Alman ekonomisinin bel kemiği olarak tanımlanan ihracattaki düşüş şu anda en çok tedirginlik yaratan durum. İhracatta yıllardır ABD ve Çin’le dünyanın en büyük ülkelerinden biri olan Almanya'nın ihracatının Haziran ayında bir önceki aya göre yüzde 0,1, bir önceki yılın Haziran ayına göre yüzde 8 oranında gerilediği açıklandı. Böylece son üç yılın en büyük düşüşü kaydedilmiş oldu. 2018’de 1 trilyon 317 milyar Euro ihrcatı olan ülkenin bu konuda gerilemesinin sonucu olarak reel büyümesinin yüzde 0,6‘yı aşamayacağı vurgulanıyor.

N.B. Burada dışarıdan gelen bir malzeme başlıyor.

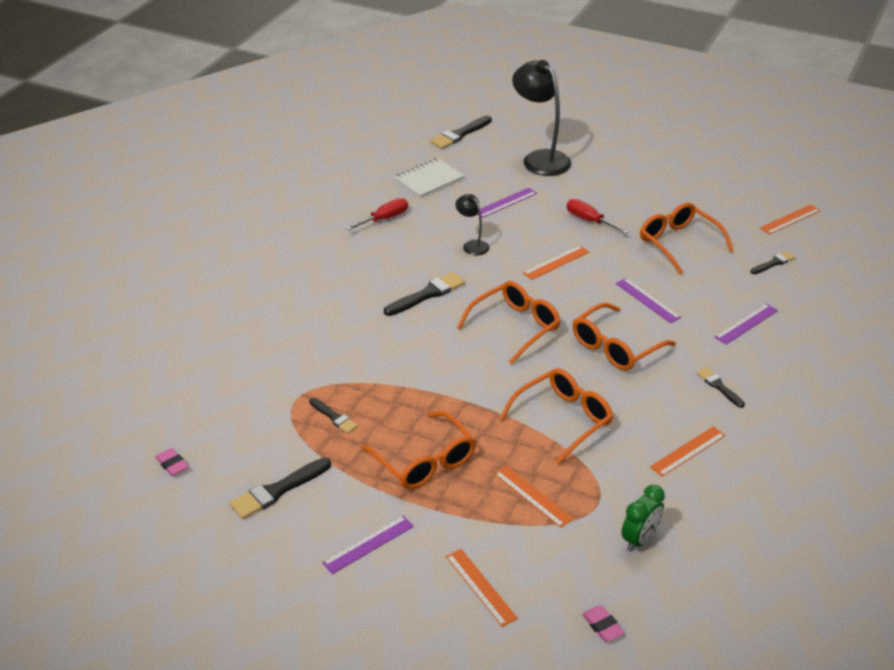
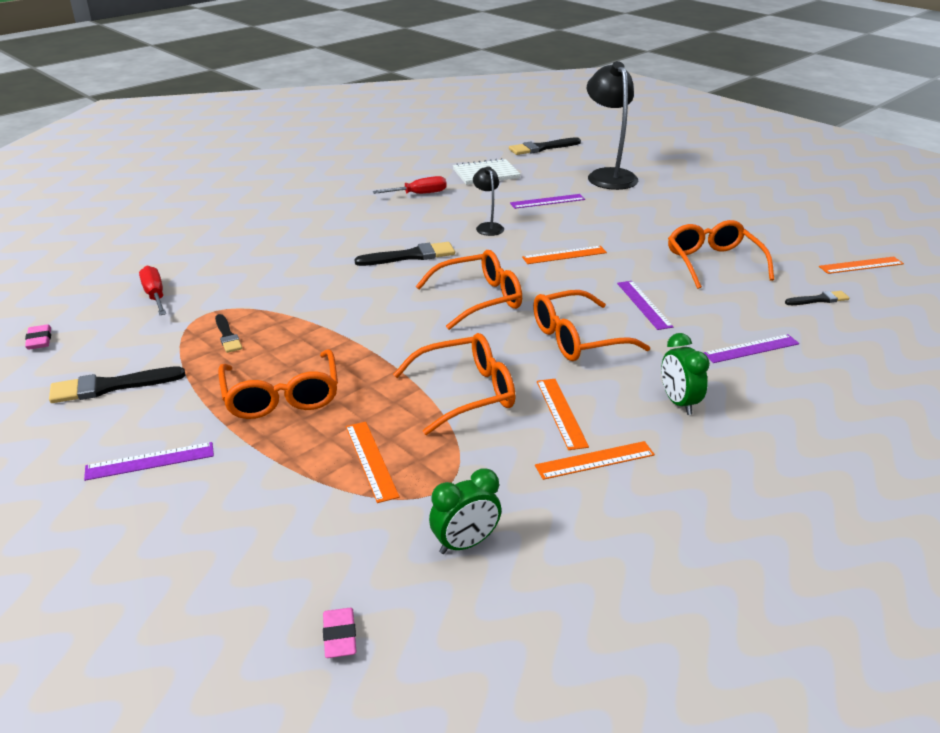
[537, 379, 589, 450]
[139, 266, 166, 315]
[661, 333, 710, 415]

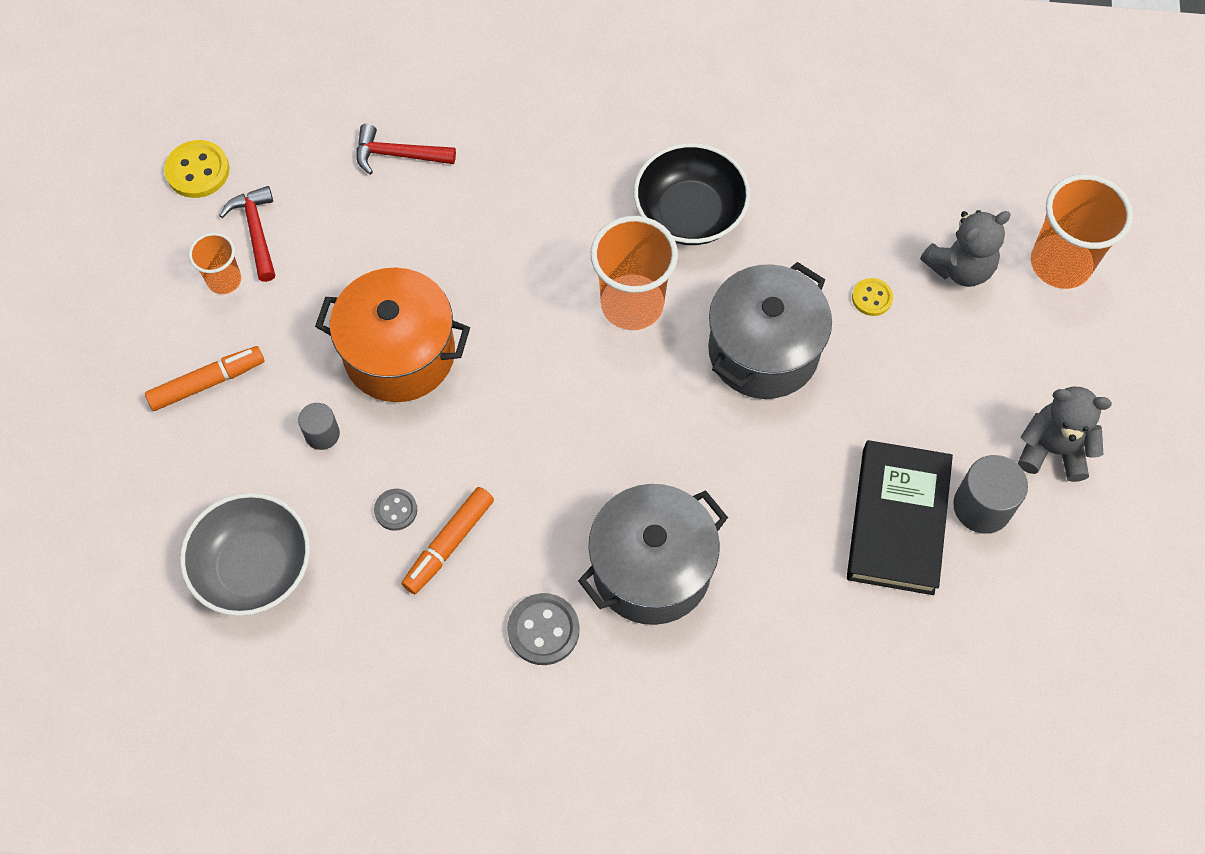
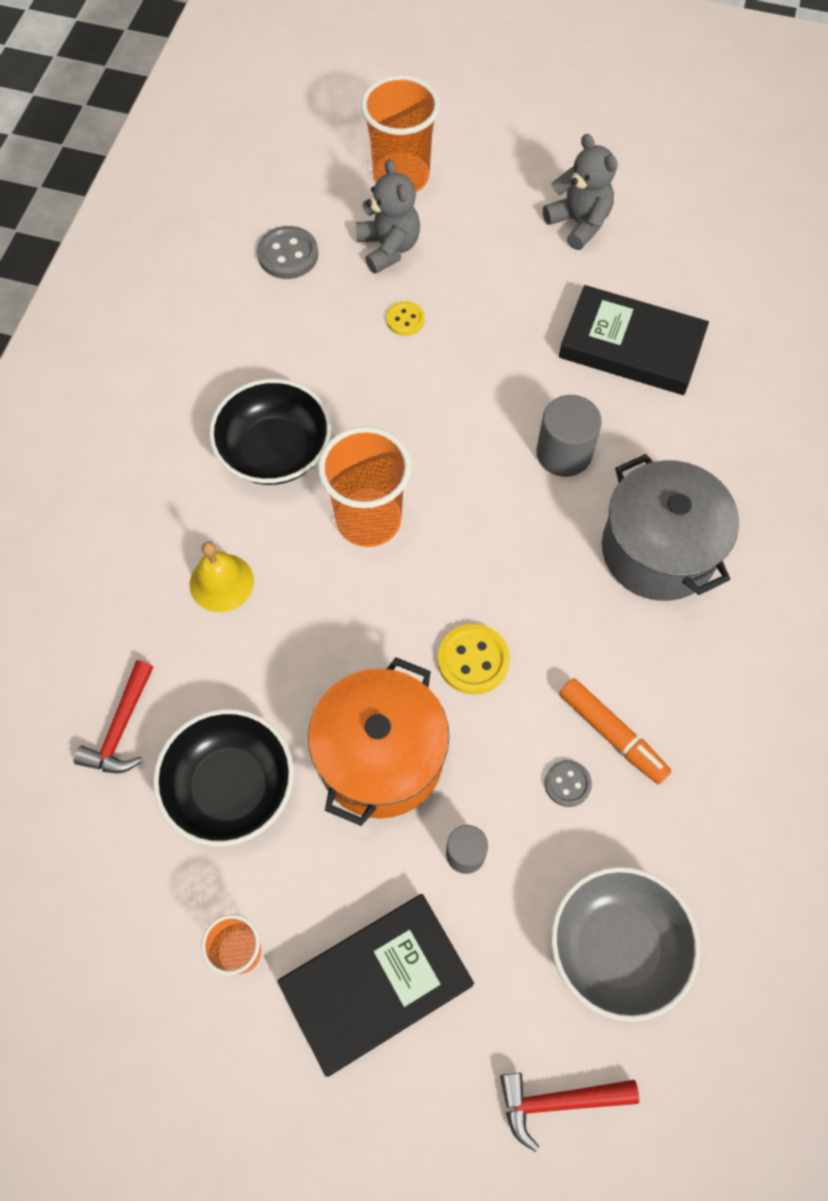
[708, 262, 832, 399] (first image)
[153, 709, 294, 846]
[190, 541, 254, 612]
[438, 624, 510, 695]
[500, 1073, 639, 1152]
[257, 226, 318, 279]
[536, 395, 602, 477]
[277, 894, 474, 1077]
[543, 134, 618, 250]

Geçen yıl Almanya’nın büyümesi yüzde 1,5 olarak saptanmıştı, hükümet bu yıl için ise yüzde 1 büyüme öngörüyordu. Her ne kadar Federal Ekonomi Bakanı Peter Altmaier, ülke ekonomisinin resesyona doğru gitmediğini, hükümetin büyümeyi desteklemek için mali tedbirleri tartışmakta olduğunu iddia etse de, uzmanlar olası yüzde 0,6 oranını ‘resesyon riski’ olarak tanımlıyorlar.
Bundesbank yani Alman Mekez Bankası da, ekonominin daralacağı uyarısı yaptı. Sanayi ve banka çevrelerindeki huzursuzluk, tüketiciye de olumsuz yansıyor. Almanya Tüketici Güven Endeksi, Ağustosta 9,7’e gerileyerek son 26 ayın en düşük seviyesi olarak kayıtlara geçti. Almanya’da kalifiye işgücünün yetersizliğinin ve otomotiv sanayiinde yaşanan sıkıntıların ekonomik büyümeyi olumsuz yönde etkilemesi bekleniyor ve tüm bu etkilerin Alman ekonomisini resesyona itmesinden korkuluyor. Başta Altmaier olmak üzere hükümete yakın çevreler ise, iş gücü piyasasının istikrarlı kalması, enflasyon üzerindeki ücret artışları ve düşük borçlanma maliyetlerini vurgulayarak, resesyon kaygıların yersiz olduğu konusunda kamuoyunu ikna etme çabalarını sürdürüyor.